Saskatoon judge had no doubt Travis Patron committed another hate crime

Troy Fleece/Regina Leader-Post. Travis Mitchell Patron outside court in Regina in 2022.

Patron led the Canadian Nationalist Party, which was de-registered for failure to comply with a section under the Canada Elections Act in 2022. He continues to identify as the leader of the group.

Rob O’Flanagan, Saskatoon StarPhoenix

Prior to being sentenced Friday morning on two counts each of impersonating a peace officer and criminal harassment, far-right ideology proponent Travis Mitchell Patron made a lengthy statement.

He tried to justify his actions not only as a defence of Canada, but an act of God.

Justice John Morrall gave him time to speak in the Saskatoon King’s Bench courtroom, but said he heard nothing from Patron that justified his harassment of a man and his girlfriend last summer.

Patron, 32, was convicted of the charges on Jan. 18. In July 2023, he confronted, followed and insulted a man of Arabic descent and his girlfriend in Saskatoon’s Midtown Plaza shopping mall.

Patron was previously convicted of promoting hatred against Jewish people in October 2022, for which he was sentenced to a year in jail. He was sentenced Friday morning to another term in jail, although it will be a short one. 

Morrall ordered him to serve “200 actual days.” However, Patron has been in custody for 185 days, leaving him just 15 more days behind bars. He is due back in court in November and again in December, to answer to two separate charges for similar incidents.   

Crown Prosecutor Lana Morelli sought an 18-month sentence, saying the incident was racially motivated and had a significant impact on the victims. Impact statements read in court stated Patron had a look of “pure hatred” in his eyes, and that his behaviour was so unpredictable that the public safety was jeopardized.

One of the victims said in his impact statement that the incident “has taken away my sense of safety and security,” and made him question whether he would be targeted again in such a manner. His statement, read by Morelli, concluded that “racism and hatred should have no place in our society.”

Patron, who founded the far-right political group Canadian Nationalist Party, continues to identify as the leader of the group, according to his statement Friday in court.

His ankles were shackled in court, his hair matted and beard unkempt. Having represented himself during the trial, he was alone at the defence table.

Patron said he had “lawful authority to do what I did.”
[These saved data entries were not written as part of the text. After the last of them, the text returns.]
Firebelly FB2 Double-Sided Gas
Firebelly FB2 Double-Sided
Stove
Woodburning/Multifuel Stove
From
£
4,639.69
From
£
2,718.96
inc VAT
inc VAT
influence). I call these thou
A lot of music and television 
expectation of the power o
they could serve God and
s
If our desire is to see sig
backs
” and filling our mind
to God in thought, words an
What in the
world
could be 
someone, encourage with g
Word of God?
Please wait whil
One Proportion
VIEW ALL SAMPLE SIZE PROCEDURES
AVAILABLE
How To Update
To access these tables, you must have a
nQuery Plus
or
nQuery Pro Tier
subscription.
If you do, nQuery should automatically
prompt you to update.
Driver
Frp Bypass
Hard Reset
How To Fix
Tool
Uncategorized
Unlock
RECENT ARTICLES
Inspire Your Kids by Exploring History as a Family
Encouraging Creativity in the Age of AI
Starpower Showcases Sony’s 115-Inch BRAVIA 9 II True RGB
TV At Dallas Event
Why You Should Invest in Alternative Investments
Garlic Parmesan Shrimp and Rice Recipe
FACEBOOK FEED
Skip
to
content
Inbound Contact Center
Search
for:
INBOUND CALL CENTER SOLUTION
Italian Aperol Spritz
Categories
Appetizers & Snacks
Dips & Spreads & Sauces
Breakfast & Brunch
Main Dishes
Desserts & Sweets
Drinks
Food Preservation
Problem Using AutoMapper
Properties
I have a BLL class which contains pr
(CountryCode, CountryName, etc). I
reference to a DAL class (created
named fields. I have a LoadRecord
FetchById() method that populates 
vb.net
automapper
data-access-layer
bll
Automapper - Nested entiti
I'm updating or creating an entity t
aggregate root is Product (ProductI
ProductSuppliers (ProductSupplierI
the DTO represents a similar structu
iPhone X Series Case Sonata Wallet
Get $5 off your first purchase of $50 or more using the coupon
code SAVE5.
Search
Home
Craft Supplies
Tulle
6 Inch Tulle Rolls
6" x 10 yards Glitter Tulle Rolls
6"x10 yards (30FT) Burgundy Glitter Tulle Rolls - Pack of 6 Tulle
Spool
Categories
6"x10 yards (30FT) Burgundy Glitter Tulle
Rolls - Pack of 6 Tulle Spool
He argued that the victims were acting in a disrespectful manner by being together in a public place, and that the man refused to answer when asked why he was in a relationship with “a nationalized Canadian” woman.

Patron said he acted out of “spiritual piety” in the interests of Canadian nationalism, and that his conviction was a form of persecution for defending the country.

Morrall said there is no justification in Canadian law for bias, prejudice or hate. Canada is a multicultural nation and its laws protect that identity and prevent “bigots spewing racism,” he added.

Morrall said he could only come to the “inescapable conclusion” that Patron “still holds racist views,” and the words he used against the victims were “clearly racist and demeaning.”

“In a tolerant society, this is intolerable,” he remarked, adding that if Patron continues to “make trouble for others, he will only make trouble for himself.”